* _Assignment_:
According to the Emily Robinson biography, at which theater did she make her off-Broadway debut?

* _Page excerpt_:
Start of Block

Emily Robinson (born October 18, 1998) is an American actress, director and producer.

Biography
Robinson began her career modeling at age six after her neighbor introduced her to Ford Models who then represented her. At the age of seven, Robinson wanted to start acting and taped her first television commercial. Robinson started working in front of a live audience in Saturday Night Live when she was eight. She has since made a total of eight appearances on the show. 

In 2010, Robinson made her off-Broadway debut in Horton Foote's epic The Orphans' Home Cycle at the Signature Theatre in New York, directed by Michael Wilson. She played the roles of Lily Dale, Molly and Irma Sue. The Wall Street Journal called the plays, which were performed in repertory, "the most significant theatrical event of the season, the kind of show you tell your grandchildren you saw." A special Drama Desk Award was presented to the cast, creative team and producers.

Robinson continued to work in theatre and has worked with Austin Pendleton, director, A Loss of Roses at the Cherry Lane Theatre, Linda Lavin and James Lecesne in Mother of Invention, and helped create the role of Tessa in Brindlebeast, a new musical by Anita Riggio.

Robinson's television credits include: Transparent (Amazon), Rizzoli & Isles (TNT), Criminal Minds (CBS), Scorpion (CBS), The Following (FOX), CSI: NY (CBS), Person of Interest (CBS), A.N.T. Farm (Disney), Saturday Night Live (NBC), Late Night with Jimmy Fallon (NBC) and The Guiding Light (CBS).

At the age of 17 in 2016, Robinson wrote, directed and starred in the short film, 'Virgin Territory' about a queer teenage girl's sexual awakening.

Also in 2016, Robinson was in "Broken Vows" with Wes Bentley and Jaimie Alexander.

End of Block

Dataset records
Start of Block

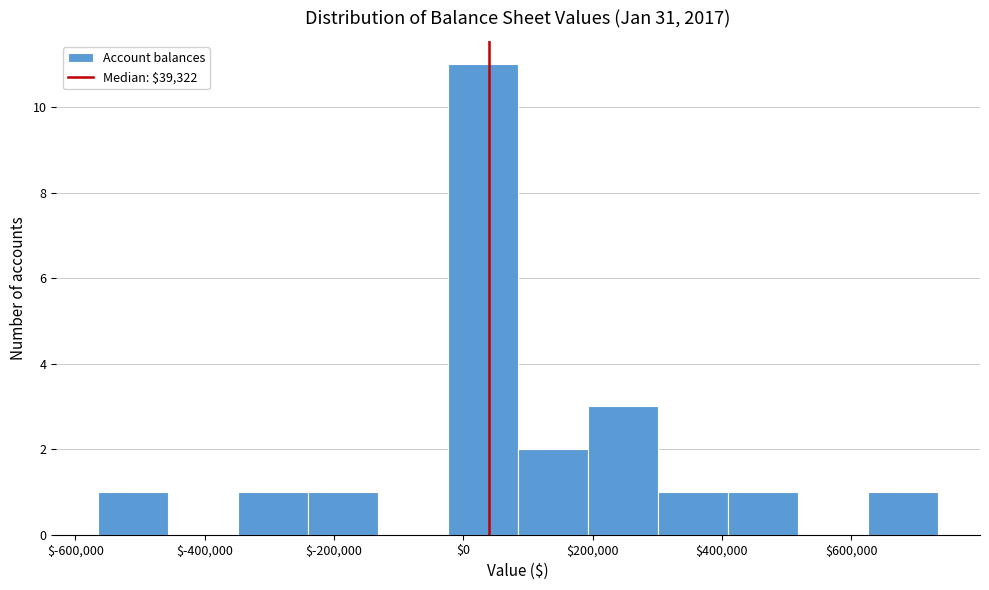

How tall is the bar that spans -560000 to -460000 on the x-axis? Neither the bar edges nor the heights are printed on the chart, so give them approximately, as read against the axes.

1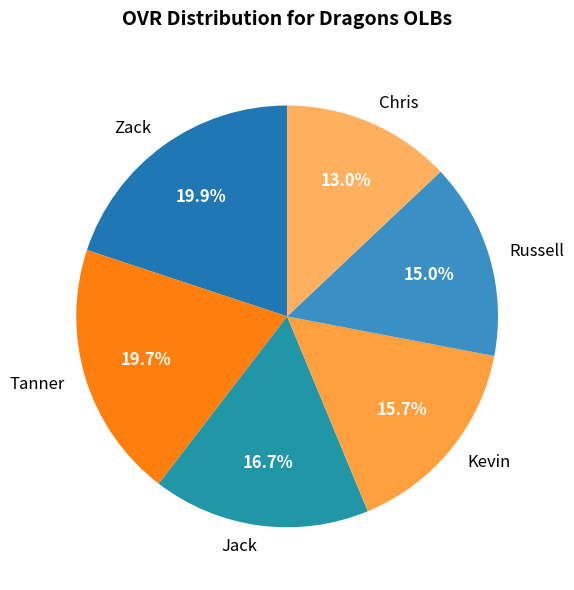

Count the number of slices in the pie.

6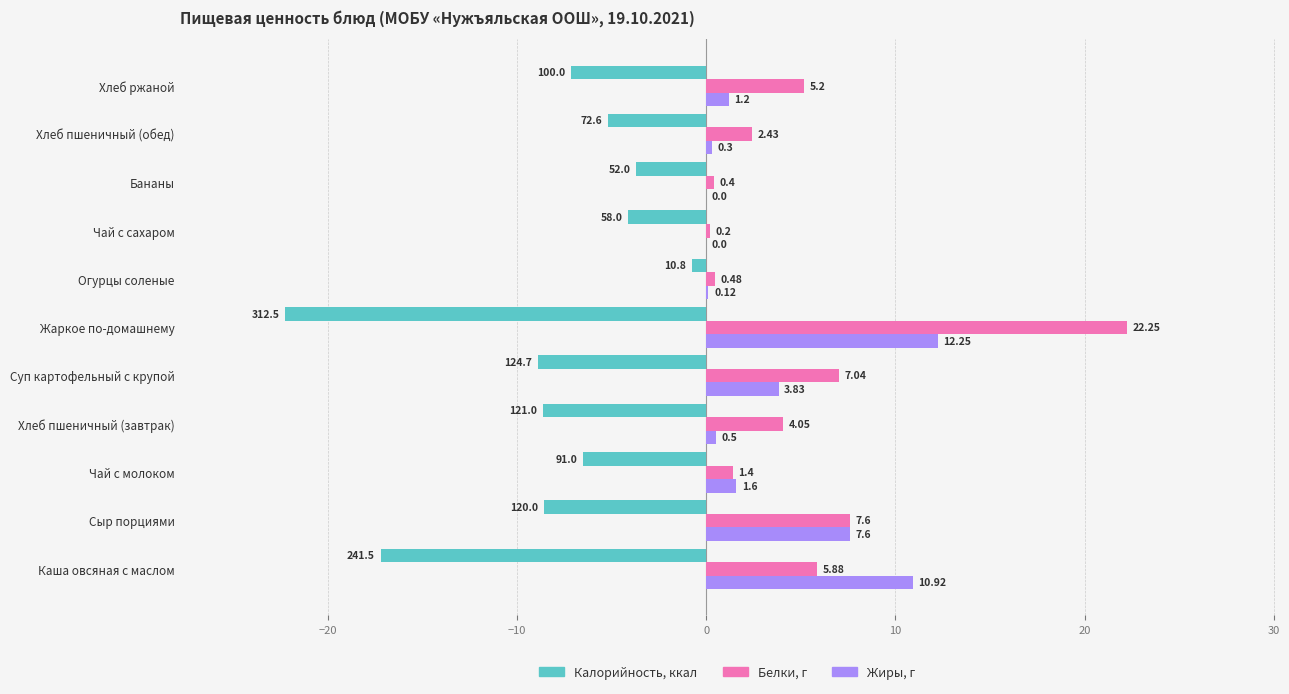

Which label corresponds to the largest value in the chart?

Жаркое по-домашнему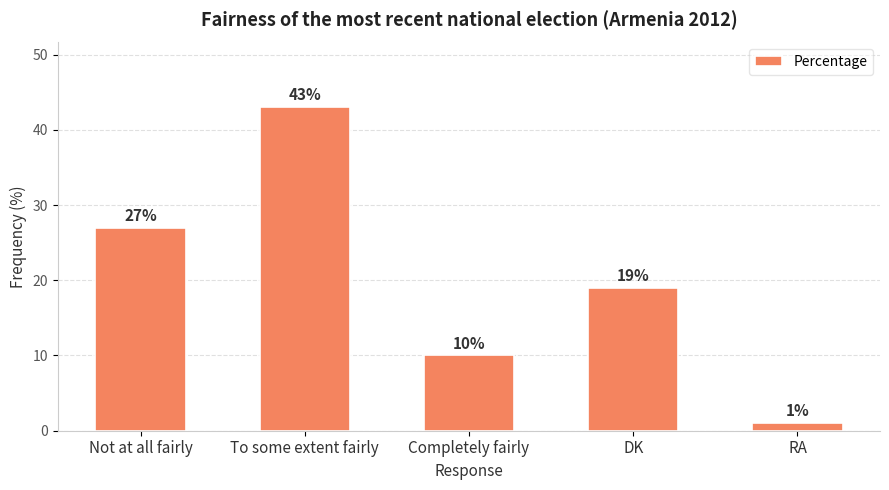

How many values are between 10 and 27?

3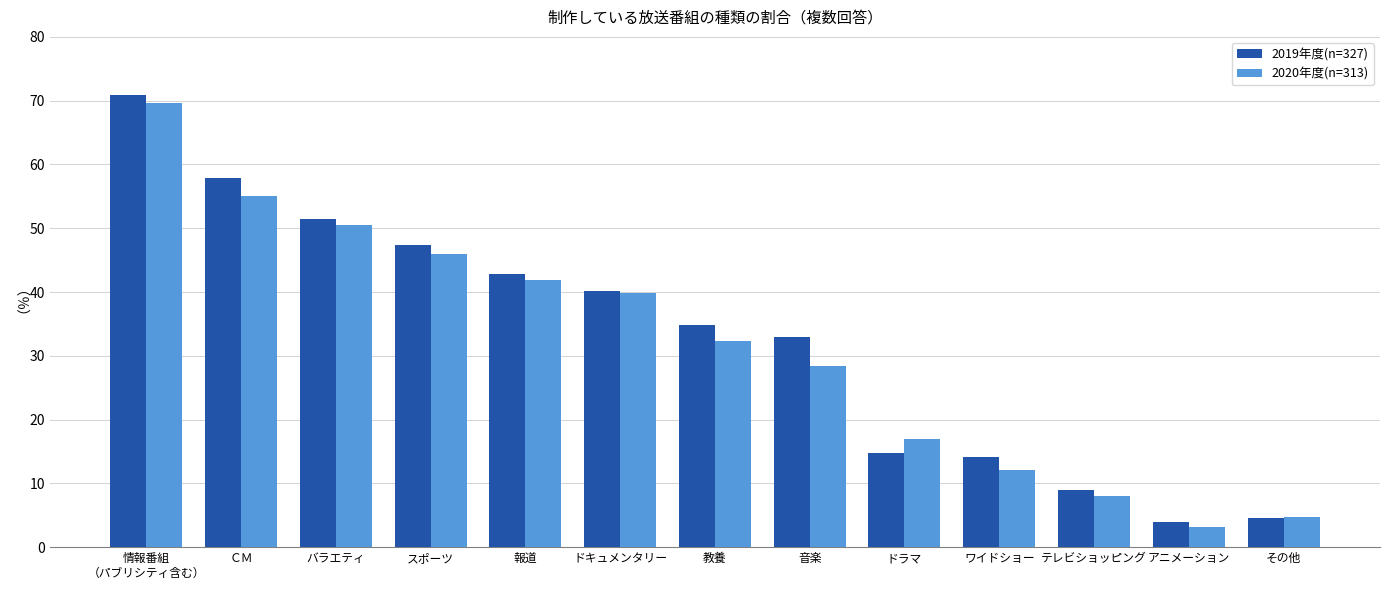

What position from the left is ドラマ?

9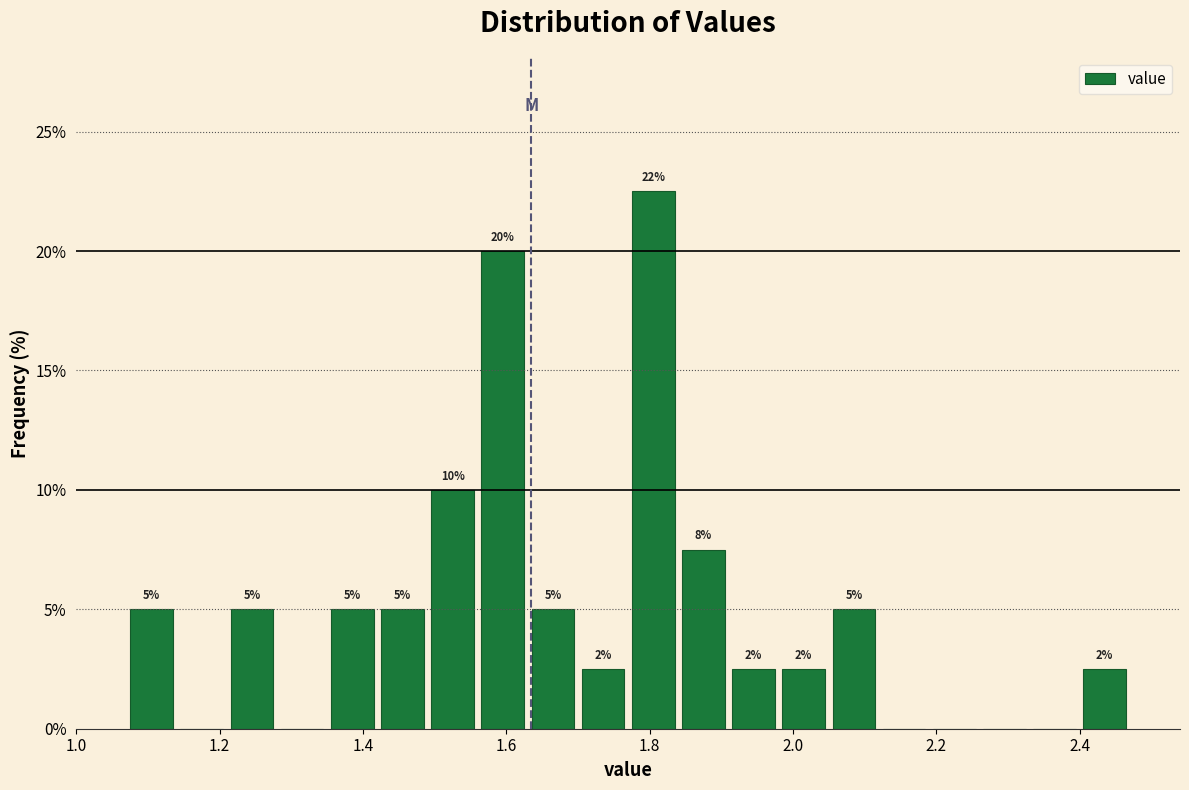

Around what value on the x-axis is the tallest bar? Give the approximate position of its centre, as read against the axis.

1.80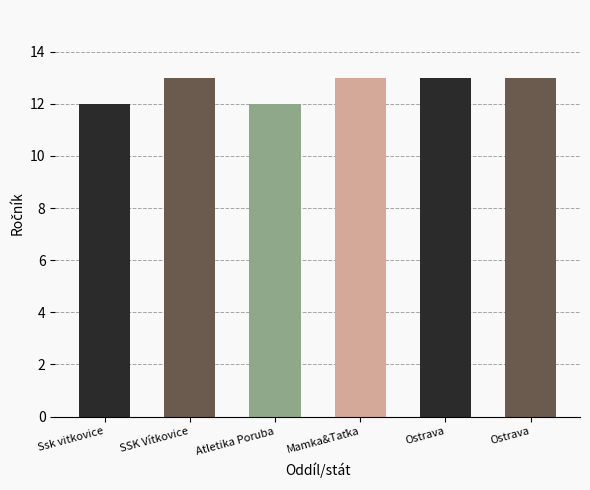

The chart shows a value of 17 at Ostrava. True or false?

False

End of Block

* _Exercise result_:
The Signature Theatre in New York.